start Recorded information
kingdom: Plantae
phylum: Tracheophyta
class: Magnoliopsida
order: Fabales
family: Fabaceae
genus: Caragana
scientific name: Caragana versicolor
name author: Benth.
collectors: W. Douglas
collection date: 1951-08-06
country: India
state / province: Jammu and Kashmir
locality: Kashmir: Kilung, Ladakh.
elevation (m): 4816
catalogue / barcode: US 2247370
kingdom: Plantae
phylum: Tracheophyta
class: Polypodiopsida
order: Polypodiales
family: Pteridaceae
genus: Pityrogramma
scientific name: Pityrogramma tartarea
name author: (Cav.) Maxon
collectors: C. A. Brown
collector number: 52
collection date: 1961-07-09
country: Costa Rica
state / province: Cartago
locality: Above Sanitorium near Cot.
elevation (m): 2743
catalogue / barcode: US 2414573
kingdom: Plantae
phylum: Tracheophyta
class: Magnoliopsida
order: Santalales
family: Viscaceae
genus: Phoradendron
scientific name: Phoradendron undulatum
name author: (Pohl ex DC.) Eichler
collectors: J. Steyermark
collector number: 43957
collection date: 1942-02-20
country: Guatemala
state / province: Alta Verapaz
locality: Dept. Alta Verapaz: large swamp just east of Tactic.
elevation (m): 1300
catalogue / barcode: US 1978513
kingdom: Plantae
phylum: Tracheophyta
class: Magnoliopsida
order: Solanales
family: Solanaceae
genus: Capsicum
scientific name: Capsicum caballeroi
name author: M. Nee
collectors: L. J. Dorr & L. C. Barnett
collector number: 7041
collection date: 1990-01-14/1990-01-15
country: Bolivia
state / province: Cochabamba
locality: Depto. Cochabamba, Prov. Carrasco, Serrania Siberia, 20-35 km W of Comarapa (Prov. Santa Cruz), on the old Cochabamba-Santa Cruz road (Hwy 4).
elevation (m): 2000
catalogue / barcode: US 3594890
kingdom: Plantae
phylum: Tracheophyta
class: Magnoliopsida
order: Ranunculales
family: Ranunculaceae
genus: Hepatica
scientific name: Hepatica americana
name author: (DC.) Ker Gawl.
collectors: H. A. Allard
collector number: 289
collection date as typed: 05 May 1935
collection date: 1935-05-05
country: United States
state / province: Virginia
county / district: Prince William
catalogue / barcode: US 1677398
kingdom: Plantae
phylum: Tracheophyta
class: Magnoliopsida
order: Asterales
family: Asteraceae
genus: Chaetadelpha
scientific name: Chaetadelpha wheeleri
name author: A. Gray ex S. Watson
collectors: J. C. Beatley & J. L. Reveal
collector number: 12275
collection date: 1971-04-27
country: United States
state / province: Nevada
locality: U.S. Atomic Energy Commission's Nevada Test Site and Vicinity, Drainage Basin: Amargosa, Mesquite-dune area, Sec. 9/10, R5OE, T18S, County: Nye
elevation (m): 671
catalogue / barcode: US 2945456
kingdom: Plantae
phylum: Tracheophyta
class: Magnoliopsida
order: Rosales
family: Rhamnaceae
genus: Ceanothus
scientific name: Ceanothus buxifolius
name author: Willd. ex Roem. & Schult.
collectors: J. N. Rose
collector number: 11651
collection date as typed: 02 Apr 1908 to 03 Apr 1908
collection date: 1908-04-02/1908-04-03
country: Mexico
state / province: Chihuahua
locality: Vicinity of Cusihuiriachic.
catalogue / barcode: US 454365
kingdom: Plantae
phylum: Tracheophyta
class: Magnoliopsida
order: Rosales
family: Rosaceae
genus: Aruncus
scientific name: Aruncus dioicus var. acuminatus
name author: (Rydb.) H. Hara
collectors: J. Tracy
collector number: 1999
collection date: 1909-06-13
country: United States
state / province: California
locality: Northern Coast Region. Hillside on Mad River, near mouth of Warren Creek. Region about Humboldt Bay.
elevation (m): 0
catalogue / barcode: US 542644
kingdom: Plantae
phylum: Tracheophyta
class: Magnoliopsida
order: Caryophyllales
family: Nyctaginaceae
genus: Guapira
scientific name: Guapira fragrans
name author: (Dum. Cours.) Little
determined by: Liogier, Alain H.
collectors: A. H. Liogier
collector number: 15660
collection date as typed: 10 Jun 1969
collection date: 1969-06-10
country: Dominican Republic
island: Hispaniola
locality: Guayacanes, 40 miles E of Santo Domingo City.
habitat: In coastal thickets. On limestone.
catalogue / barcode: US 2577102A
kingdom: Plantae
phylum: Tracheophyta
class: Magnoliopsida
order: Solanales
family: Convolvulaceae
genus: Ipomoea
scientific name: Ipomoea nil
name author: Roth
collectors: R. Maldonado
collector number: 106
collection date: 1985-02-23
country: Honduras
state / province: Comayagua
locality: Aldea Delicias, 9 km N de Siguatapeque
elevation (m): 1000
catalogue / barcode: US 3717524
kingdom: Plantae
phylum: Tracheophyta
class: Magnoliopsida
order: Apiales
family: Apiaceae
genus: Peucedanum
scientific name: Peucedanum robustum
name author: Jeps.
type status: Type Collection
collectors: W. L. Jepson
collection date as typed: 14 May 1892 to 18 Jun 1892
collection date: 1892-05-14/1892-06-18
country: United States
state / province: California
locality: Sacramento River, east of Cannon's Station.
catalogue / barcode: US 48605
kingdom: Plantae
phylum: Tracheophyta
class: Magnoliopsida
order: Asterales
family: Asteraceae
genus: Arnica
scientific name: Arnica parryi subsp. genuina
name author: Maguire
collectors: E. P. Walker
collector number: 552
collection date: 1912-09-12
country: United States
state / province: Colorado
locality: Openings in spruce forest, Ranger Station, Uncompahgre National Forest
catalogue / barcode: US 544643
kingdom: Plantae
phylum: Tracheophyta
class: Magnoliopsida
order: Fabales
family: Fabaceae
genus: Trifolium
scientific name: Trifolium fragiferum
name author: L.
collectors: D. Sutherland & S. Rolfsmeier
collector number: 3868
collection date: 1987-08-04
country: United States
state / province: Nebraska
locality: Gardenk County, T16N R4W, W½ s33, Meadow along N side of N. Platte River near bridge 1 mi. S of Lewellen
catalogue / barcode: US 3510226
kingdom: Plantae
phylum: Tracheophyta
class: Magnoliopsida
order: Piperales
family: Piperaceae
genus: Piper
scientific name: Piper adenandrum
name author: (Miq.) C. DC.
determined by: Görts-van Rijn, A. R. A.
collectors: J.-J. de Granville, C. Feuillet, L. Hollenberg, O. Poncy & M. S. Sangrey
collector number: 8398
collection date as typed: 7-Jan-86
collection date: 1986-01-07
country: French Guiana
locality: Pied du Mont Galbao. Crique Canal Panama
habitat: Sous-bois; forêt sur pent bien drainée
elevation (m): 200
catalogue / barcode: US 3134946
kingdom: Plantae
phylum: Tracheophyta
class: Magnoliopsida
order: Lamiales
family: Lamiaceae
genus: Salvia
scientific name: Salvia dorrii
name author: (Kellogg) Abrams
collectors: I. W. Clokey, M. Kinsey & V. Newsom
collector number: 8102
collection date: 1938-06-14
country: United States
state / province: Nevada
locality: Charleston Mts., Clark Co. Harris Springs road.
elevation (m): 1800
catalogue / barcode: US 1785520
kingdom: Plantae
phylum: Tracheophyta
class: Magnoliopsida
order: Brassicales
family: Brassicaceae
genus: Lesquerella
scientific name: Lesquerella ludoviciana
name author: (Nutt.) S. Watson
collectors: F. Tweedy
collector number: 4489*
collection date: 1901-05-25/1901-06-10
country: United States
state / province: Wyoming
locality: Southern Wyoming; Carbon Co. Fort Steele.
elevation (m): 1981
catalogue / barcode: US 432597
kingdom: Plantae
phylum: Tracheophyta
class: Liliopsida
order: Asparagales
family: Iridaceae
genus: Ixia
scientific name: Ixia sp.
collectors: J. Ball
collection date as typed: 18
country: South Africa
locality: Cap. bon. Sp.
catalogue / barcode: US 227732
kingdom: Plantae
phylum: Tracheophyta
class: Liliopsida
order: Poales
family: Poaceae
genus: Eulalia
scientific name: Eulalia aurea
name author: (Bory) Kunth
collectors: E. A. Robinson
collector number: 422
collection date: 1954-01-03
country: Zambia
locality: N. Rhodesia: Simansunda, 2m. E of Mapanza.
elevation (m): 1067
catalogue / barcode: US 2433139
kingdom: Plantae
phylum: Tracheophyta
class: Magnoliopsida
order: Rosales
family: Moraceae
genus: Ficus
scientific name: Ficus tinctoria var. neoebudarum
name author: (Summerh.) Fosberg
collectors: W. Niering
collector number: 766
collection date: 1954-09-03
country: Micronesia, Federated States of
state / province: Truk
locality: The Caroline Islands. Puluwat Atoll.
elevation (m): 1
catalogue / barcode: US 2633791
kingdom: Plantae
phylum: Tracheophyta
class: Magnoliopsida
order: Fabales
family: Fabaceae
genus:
end Recorded information
Task prompt:
Turn the lines of the entries above, from the line with "country: Bolivia" through the line with "name author: (DC.) Ker Gawl.", both included, into a numbered list. Leave out any blank lines.

Solution for this exercise:
1. country: Bolivia
2. state / province: Cochabamba
3. locality: Depto. Cochabamba, Prov. Carrasco, Serrania Siberia, 20-35 km W of Comarapa (Prov. Santa Cruz), on the old Cochabamba-Santa Cruz road (Hwy 4).
4. elevation (m): 2000
5. catalogue / barcode: US 3594890
6. kingdom: Plantae
7. phylum: Tracheophyta
8. class: Magnoliopsida
9. order: Ranunculales
10. family: Ranunculaceae
11. genus: Hepatica
12. scientific name: Hepatica americana
13. name author: (DC.) Ker Gawl.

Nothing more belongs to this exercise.